EXTRAIT À LIRE:
LES FOURBERIES DE SCAPIN à la COMÉDIE FRANÇAISE
L'instant théâtre
Magnifique spectacle. Re-découverte d’une pièce fabulaeuse, d’une langue supersonique, multiccolore, affûtée, d’un humour féroce et bienveillant à la fois, pièce d’une modernité aveuglante, des dialogues à la Audiard !
Passons sur le décor lugubre, qui ne nous laisse qu’entrevoir vaguement un port, des objets, des échafaudages, des accessoires habituels des ports, tout cela plongé dans le noir.
Les comédiens sont éclairés par des spots comme les tableaux d’une exposition. Un beau décor détournerait-il l’attention des intrigues qui font l’intérêt de la pièce ?
Mais qu’importe, lesdits comédiens sont éblouissants. Après quatre mois de représentations, l’énergie qui se dégage de leurs personnages est la même qu’au premier jour, fraîche et joyeuse.
Remarquable : ils « jouent ensemble », comme si les scènes s’enchaînaient spontanément, comme s’ils n’avaient pas répété chacune d’elles longuement, séparément... C’est une particularité de la troupe du Français, cette homogénéité dans le jeu des acteurs.
Mais parlons de Scapin. On sent que Podalydès a misé sur lui comme sur un lingot d’or. Le jeune homme est doué, il a en lui toutes les facettes d’un talent à maîtriser, car il peut devenir foutraque. Ce qu’il donne, dans ce rôle exorbitant, est irrracontable. C’est un Scapin survolté, surmultiplié, dansant, mutin, vénal, rusé, personnage odieux mais qui doit impérativement rester sympathique – un pari gagné haut la main par Benjamin Lavernhe .
N’en fait-il pas un peu trop ? J’ai eu par moment l’impression d’avoir quitté le théâtre pour assister à un one man show... Mais c’est que j’avais en tête le souvenir d’un autre Scapin, tout aussi bluffant mais avec une sensibilité qui rendait le personnage touchant. Vus lirez plus loin de qui il s’agit.
Ici, autour de Scapin, des collègues à la hauteur. Toujours pareil : l’homogénéité d’une troupe aux talents solidaires, capables de tout jouer, du premier rôle au second couteau, avec la même technique et la même intériorité.
Les costumes sont de Christian Lacroix – suprême raffinement ! Avec juste ce qu’il faut de rappel de l’époque, sans masquer le naturel, pour des personnages très « physiques » et finalement terriblement modernes ...
Maintenant, parlons de Zerbinette. Et si je m’ attarde quelque peu sur le sujet, c’est que j’ai eu la chance de jouer ce rôle très casse-gueule, sous la direction d’un jeune metteur en scène, Jean-Louis Thamin. Celui-ci venait de se distinguer à la Comédie Française dans sa mise en scène des Précieuses Ridicules.
Grâce à lui et au travail qu’il m’obligea à faire sur moi-même, j’ai réussi à faire de ce rôle un intermède joyeux dans cet imbroglio sinistre, et je suppose que Molière l'avait voulu ainsi... Il fallait à un moment donné, que la salle s'amuse !

EXERCICES:
A – Répondez aux questions suivantes à partir de la critique des Fourberies de Scapin :
(i) Depuis combien de temps la pièce se joue-t-elle au moment de la critique ?
(ii) Quel acteur interprète Scapin ?
(iii) Qui a conçu les costumes ?
B – Poursuivez, s'il vous plaît, la critique des Fourberies de Scapin après sa dernière phrase.

DONNÉES ENREGISTRÉES:
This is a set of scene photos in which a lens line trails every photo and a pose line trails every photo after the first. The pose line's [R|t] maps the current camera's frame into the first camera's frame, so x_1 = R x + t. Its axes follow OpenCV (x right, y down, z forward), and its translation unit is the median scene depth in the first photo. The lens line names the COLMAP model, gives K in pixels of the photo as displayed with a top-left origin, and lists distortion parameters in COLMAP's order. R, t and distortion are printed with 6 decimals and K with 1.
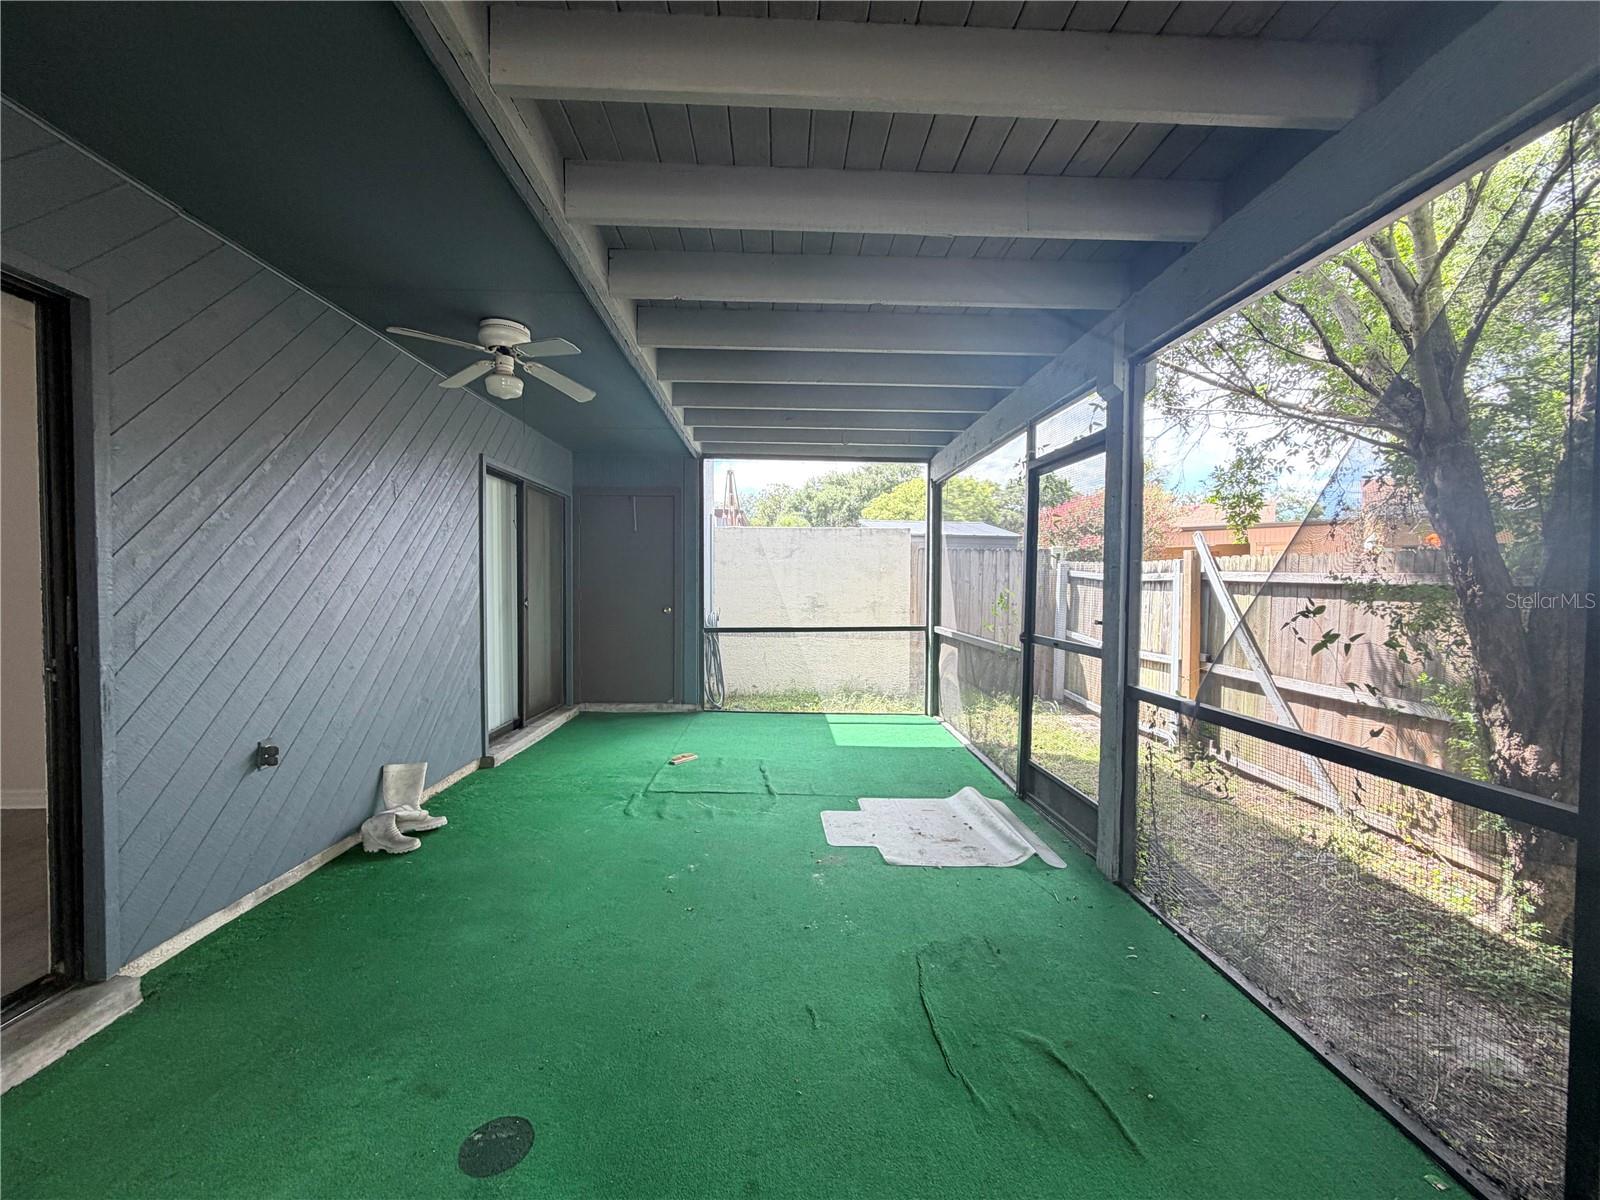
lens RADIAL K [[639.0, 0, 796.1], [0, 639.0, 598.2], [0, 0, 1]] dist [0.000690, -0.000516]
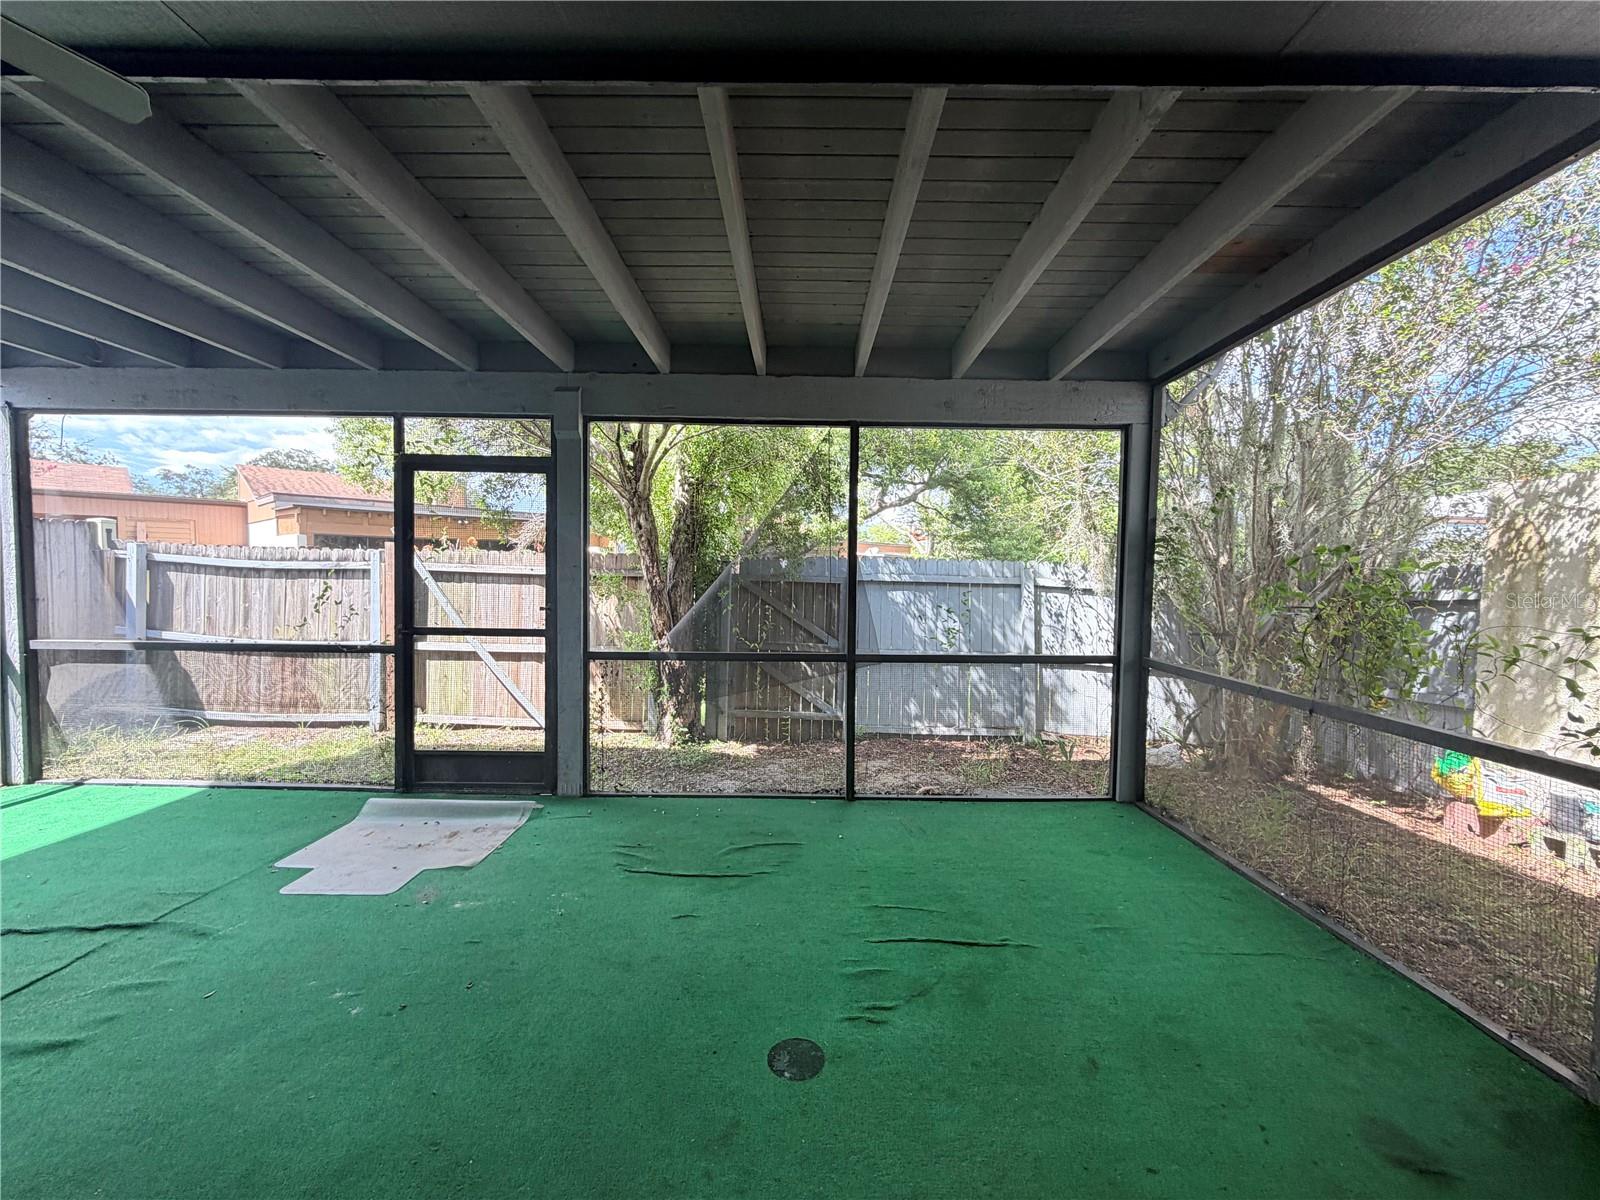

CORRIGÉ DES EXERCICES:
A –
(i) Depuis quatre mois.
(ii) Benjamin Lavernhe.
(iii) Christian Lacroix.

B –
Lors de notre premier entretien il m’avait demandé de rire et je lui avais fait une démonstration qui l’avait bluffé.
Je fréquentais alors un cours d’art dramatique où l’on nous apprenait les techniques du rire et des larmes, en dehors de l’art dramatique pur.
Car le rire, pour un acteur, est un exercice très périlleux. Rire, de façon prolongée, et donner au public l’impression que vous vous marrez vraiment, au point de communiquer votre rire à la salle entière, n’est pas aussi facile que de débiter un texte.
Respiration, humeur. L’un ne va pas sans l’autre. Si vous ne savez pas respirer, votre rire sera un hoquet au bout de trois ah, ah, ah.
Et si vous n’avez pas trouvé en vous un souvenir, une image ou une idée qui vous rende hilare, votre rire sonnera faux et aucun spectateur n’aura envie de se joindre à vous.
Zerbinette est un rôle très dur. J’ai eu du mal à être à la hauteur d’un Jean-Luc Moreau qui donnait à son Scapin une dimension étourdissante. La troupe tout entière était à l’unisson.
(Photos)
Visiblement, Podalydès n’a pas travaillé sa Zerbinette au corps avec ces deux principes essentiels.
En tout cas le soir en question, nous avons eu une peine immense pour Adeline d’Hermy qui faisait des efforts visibles pour trouver un rire potable entre deux phrases et la salle muette n’attendait qu’une chose, c’est que son supplice prenne fin.
Peut-être était-ce un mauvais soir ?
Chaque soir amène son humeur, plus ou moins communicative.
Et quand on entend rire les spectateurs, c’est gagné, ça va tout seul.
J’arrête là mon cours d’art dramatique pour revenir au plaisir que m’a procuré le spectacle de ce soir. ¨Plaisir partagé par tous les spectateurs de la salle Richelieu qui ont ovationné longuement la troupe.
Superbe hommage de Podalydes à notre maître à tous, Molière, grand explorateur des turpitudes humaines.
La fin des représentations a eu lieu le 11 février...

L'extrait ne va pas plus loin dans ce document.